| By Anita Snow, Associated Press |
Calling the inmates, "counterrevolutionaries,'' Cuba's Prensa
Latina news service said they must stay in custody for "reasons of
national security, dangerousness or the gravity of the crimes
committed.''
The news agency, monitored in Mexico City, said the 70 included
Raul Ernesto Cruz Leon, a Salvadoran arrested last year in a series
of Havana hotel bombings that killed an Italian tourist.
Cuba announced Thursday it was releasing dozens of prisoners in
response to Vatican appeals, giving John Paul the first major
concrete success of his historic pilgrimage last month to the
communist island.
Those released include some dissidents, whose plight was
underlined by the pontiff's dramatic plea in Cuba to free
"prisoners of conscience.''
The release was first announced by the Vatican, which said Cuba
called it "an act of clemency and good will in memory'' of John
Paul's five-day visit to the island last month.
It was later confirmed by the Cuban government, which said
dozens of prisoners were in the process of being freed and more
than 200 soon would be.
The names of the prisoners freed were not released, and it
remained unclear today how many were political prisoners.
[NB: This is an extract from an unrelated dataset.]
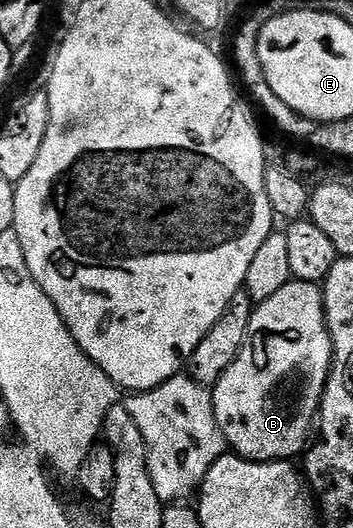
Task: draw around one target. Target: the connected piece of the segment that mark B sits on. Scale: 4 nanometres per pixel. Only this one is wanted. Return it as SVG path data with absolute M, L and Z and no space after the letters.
M291 280L277 295L254 306L241 355L213 387L215 414L223 440L248 461L286 461L308 448L333 363L333 343L323 310L323 290L313 281Z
Human
rights groups say that Cuba holds at least 500 political prisoners.
During his trip to the Caribbean island, John Paul pushed for
expanded freedom and tried to pave the way for the Roman Catholic
Church to play a greater role in Cuban society after nearly four
decades of communism.
The Vatican presented a list of several hundred prisoners,
including dissidents, gathered from families and human rights
organizations.
Cuban Foreign Ministry spokesman Alejandro Gonzalez on Thursday
said that 106 of them "were already at liberty. Several dozen more
soon will be put at liberty through a pardon, which is in the
process of being applied.''
He said still others will be pardoned in line with a Vatican
appeal for clemency for other prisoners not on Vatican lists.